朝のエレベーターで。昼休みの自販機前で。定時帰りのロッカーで。
でも、僕から見たらその人にはいいことがいくつも起きている気がする。
昇給もして、健康にも気を使って、生活も整ってる。
試験にも受かって、趣味の旅行にも行っている。
人間関係だって穏やかそうで、誰とでも気さくに話している。
「いいこと、ありますよね・・・?」
思わず言ってしまった。
「頑張ってる分、ちゃんと返ってきてるっていうか。それって、良いことじゃないですか?」
その人は少し黙って、それから小さく笑って言った。
「それっていいことなの?行動に対する結果じゃない?いいことってのは・・・もっとこう、向こうから来るもんなんじゃないの?棚ぼたというか、こっちの意思とか関係なく」
僕は少し戸惑った。
「でも、いろいろ報われてるじゃないですか。

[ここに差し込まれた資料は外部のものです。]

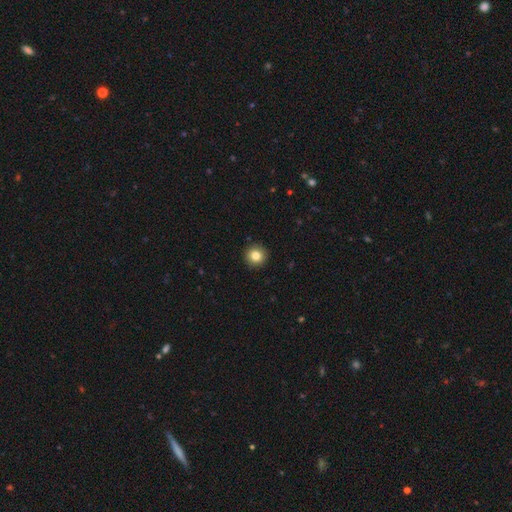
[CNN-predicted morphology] Q: Smooth or featured?
A: smooth (83%); runner-up: star or artifact (10%)
Q: How rounded?
A: round (95%); runner-up: in between (4%)
Q: Merging?
A: none (93%); runner-up: minor disturbance (5%)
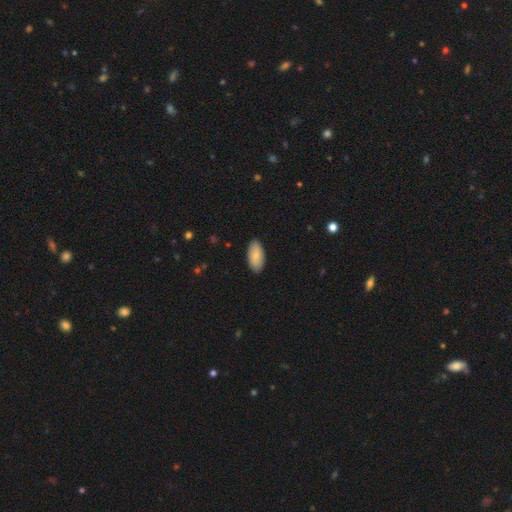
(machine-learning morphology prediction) This is likely a smooth galaxy (79%). How rounded: clearly in between (94%). Merging: clearly none (88%).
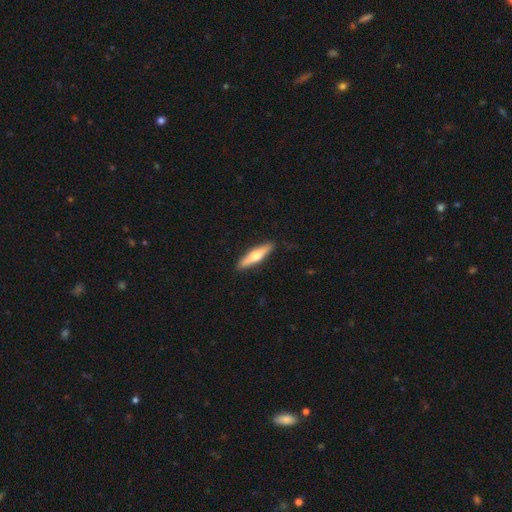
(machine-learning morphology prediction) smooth-or-featured: featured or disk: 50% | smooth: 46% | star or artifact: 5%
  merging: none: 90% | minor disturbance: 7% | major disturbance: 2% | merger: 1%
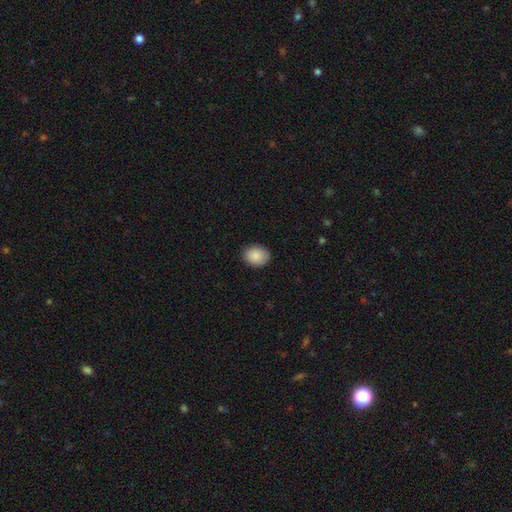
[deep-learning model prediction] Morphology: type=smooth (88%); roundness=in between (52%); merging=none (87%).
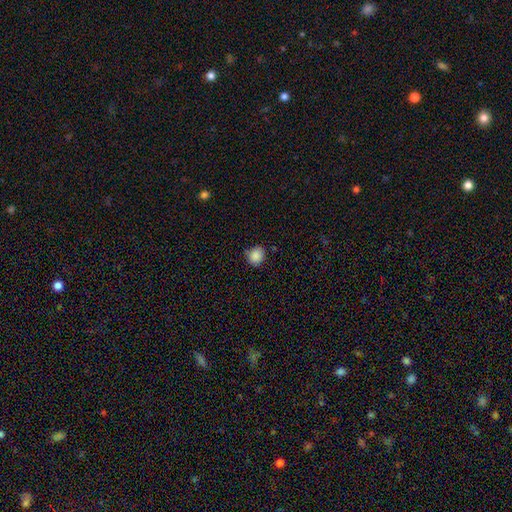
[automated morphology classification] Smooth or featured?
  - smooth: 87% *
  - star or artifact: 9%
  - featured or disk: 3%
How rounded?
  - round: 78% *
  - in between: 21%
  - cigar-shaped: 1%
Merging?
  - none: 80% *
  - minor disturbance: 15%
  - major disturbance: 3%
  - merger: 2%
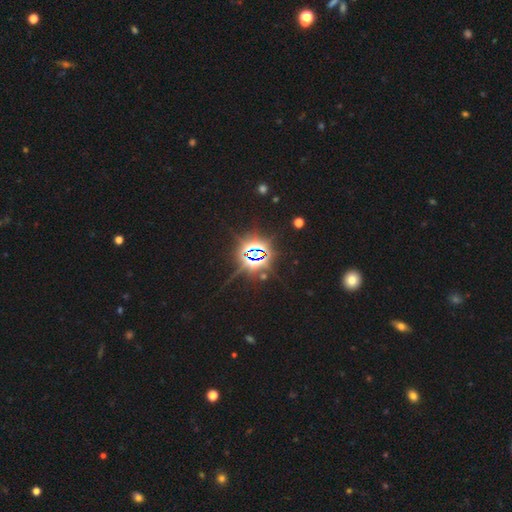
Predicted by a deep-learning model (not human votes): Smooth or featured? Predicted: star or artifact (p=0.85).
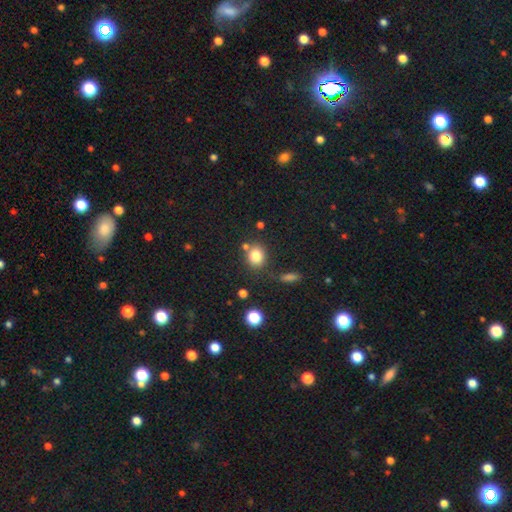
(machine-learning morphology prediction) Smooth or featured? smooth (80%)
How rounded? round (72%)
Merging? none (70%)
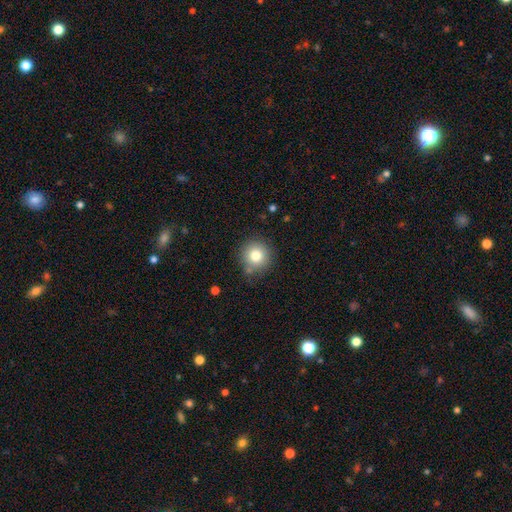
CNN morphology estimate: Q: Smooth or featured?
A: smooth (80%); runner-up: star or artifact (11%)
Q: How rounded?
A: round (93%); runner-up: in between (6%)
Q: Merging?
A: none (81%); runner-up: minor disturbance (12%)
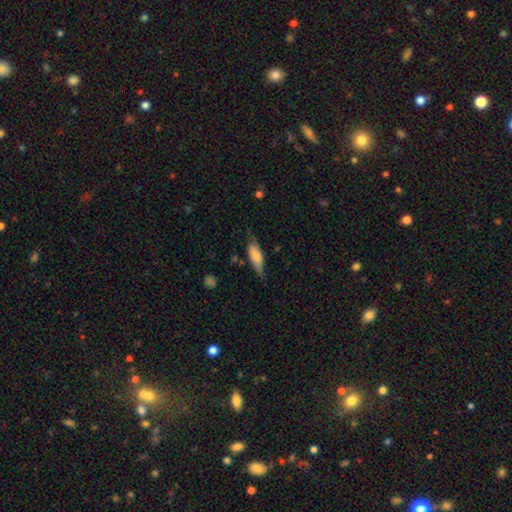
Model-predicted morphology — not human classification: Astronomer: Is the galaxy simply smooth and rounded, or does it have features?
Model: smooth — 66%.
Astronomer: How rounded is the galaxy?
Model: in between — 65%.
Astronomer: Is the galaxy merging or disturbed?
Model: none — 59%.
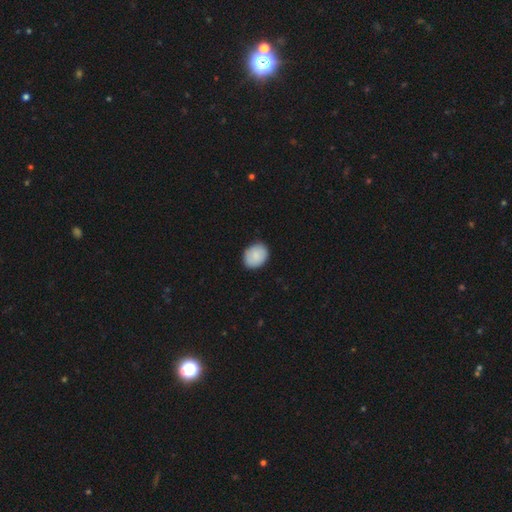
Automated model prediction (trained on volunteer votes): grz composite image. It shows a smooth galaxy with no disk features (87%) that is in between round and cigar-shaped (55%). Merging: none (87%).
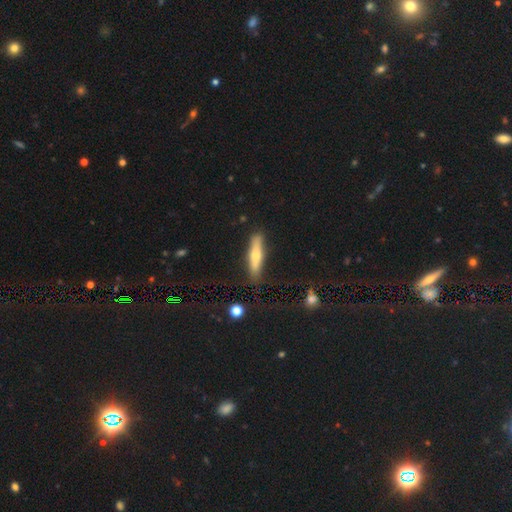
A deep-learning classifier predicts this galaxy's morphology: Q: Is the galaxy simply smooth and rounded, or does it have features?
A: smooth — 60%.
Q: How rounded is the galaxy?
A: cigar-shaped — 83%.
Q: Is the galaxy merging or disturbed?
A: none — 82%.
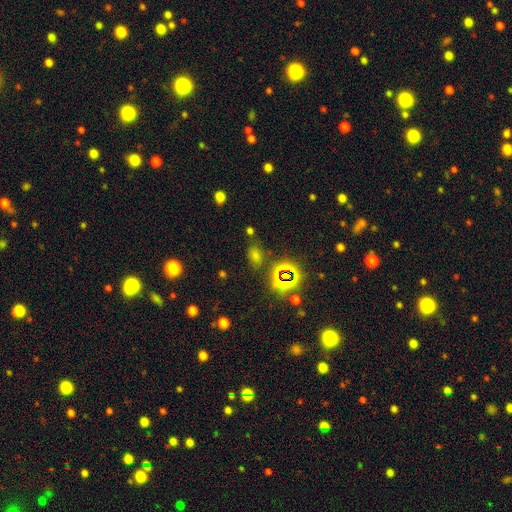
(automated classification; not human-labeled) Smooth or featured: star or artifact — 53% (smooth — 39%)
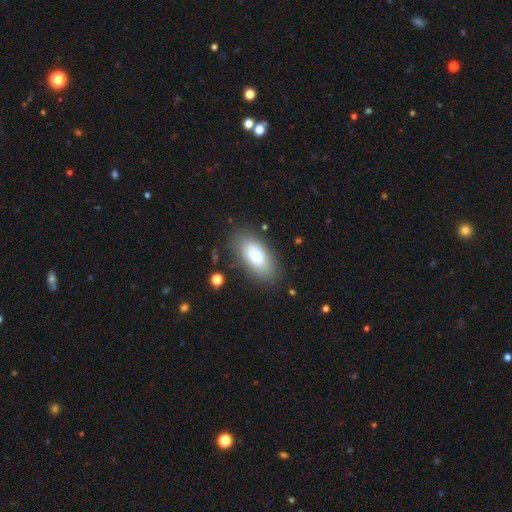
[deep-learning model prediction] smooth 77%, featured or disk 15%, star or artifact 8%. Down the decision tree: how rounded — in between (90%); merging — none (83%).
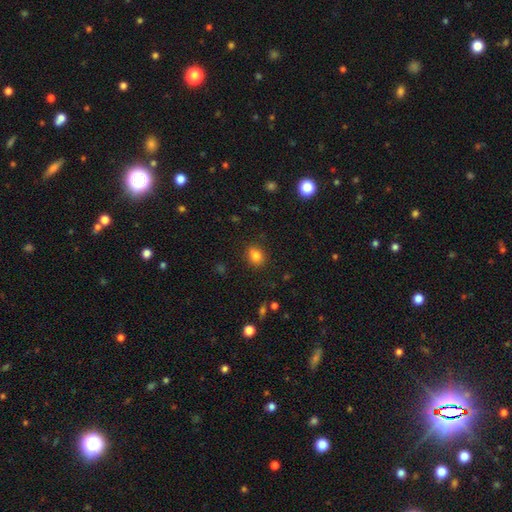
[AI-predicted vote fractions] smooth_or_featured: smooth (p=0.81) [alt: star or artifact p=0.12]
how_rounded: in between (p=0.55) [alt: round p=0.44]
merging: none (p=0.83) [alt: minor disturbance p=0.11]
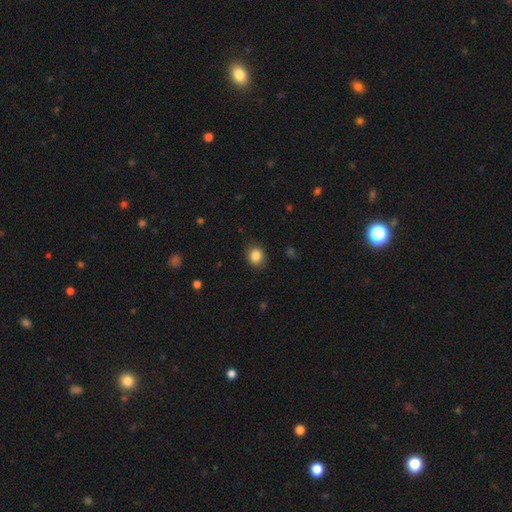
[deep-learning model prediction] Overall: smooth (86%). How rounded: round (71%). Merging: none (87%).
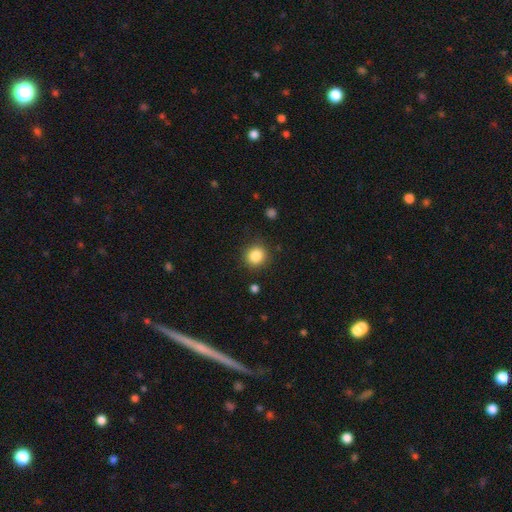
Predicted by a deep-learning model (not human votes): smooth 85%, star or artifact 10%, featured or disk 5%. Down the decision tree: how rounded — round (89%); merging — none (88%).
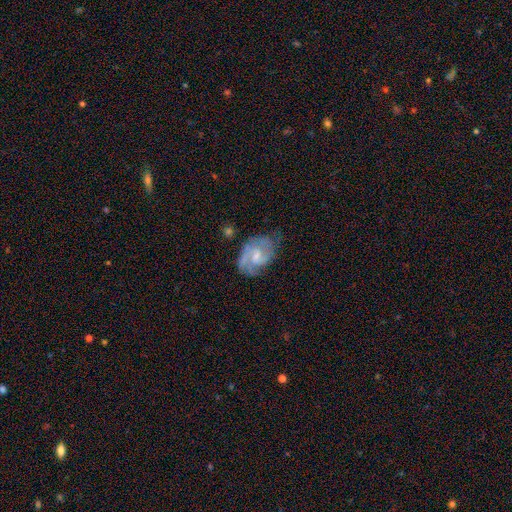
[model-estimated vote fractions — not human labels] Smooth or featured: featured or disk — 75% (smooth — 19%)
Edge-on disk: no — 97% (yes — 3%)
Bar: weak — 56% (no — 35%)
Spiral arms: yes — 89% (no — 11%)
Spiral winding: medium — 47% (tight — 34%)
Spiral arm count: 2 — 54% (can't tell — 22%)
Bulge size: small — 46% (moderate — 38%)
Merging: none — 52% (minor disturbance — 29%)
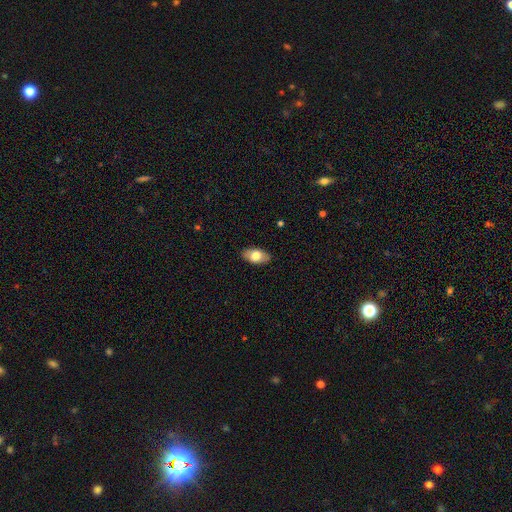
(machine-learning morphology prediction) Smooth or featured? smooth (73%)
How rounded? in between (93%)
Merging? none (88%)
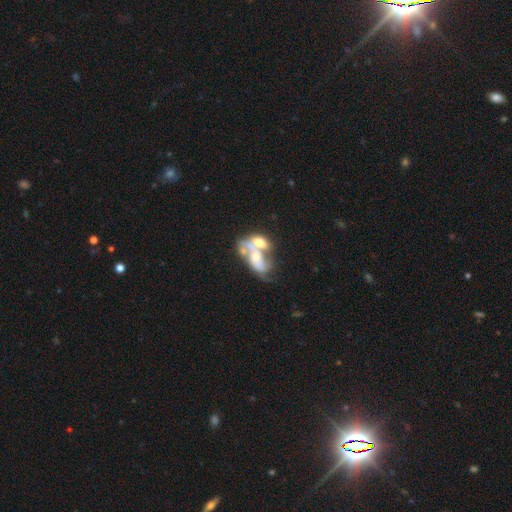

資格も取ってるし、子どもも元気で、奥さんも優しそうだし」
しかし、その人は言う。
「いや自分はずっと何かと戦ってて、得たものは全部その代償だ」って。
「君は、違うの?」
その人は心の底から素直に聞いてきた。
たしかに僕は、資格もないし、昇給もしていない。
貯金も少ないし、週末は寝てばかりで、旅行にも行かない。
なにかに耐えてる実感もない。
ただ、なんとなく日々が続いているだけだった。
返す言葉を探すうちに、僕はぽつりとこぼした。
「・・・すみません。あんまり、意識したことなくて」
僕は戸惑って、何も返せなかった。
確かに、考えたことすらなかった。
今の自分が、努力の上に立っているかどうかすら。
その人はふっと笑って、空を見上げた。
「・・・いいこと、ないかなぁ」
その横顔を見ながら、僕は少し困惑した。
自分に起きていた、いいことってなんだったんだ?
何もしなくても崩れずに済んでいること?
この人は、少なくとも自分より長い道のりを歩き、その途中でいろんなものを拾ってきた。
自分はどうだろう。
棚ぼたみたいな、いいことを、いくつか思い出すことはできる。
でも、それは努力と呼べるものとは違っていた。
この人にとっての「維持する努力」の中に、自分の「いいこと」はすっぽり収まってしまうのではないか。
僕のいいことって、天井が低すぎるんじゃないか?
そう思ったとき、少しだけ寒気がした。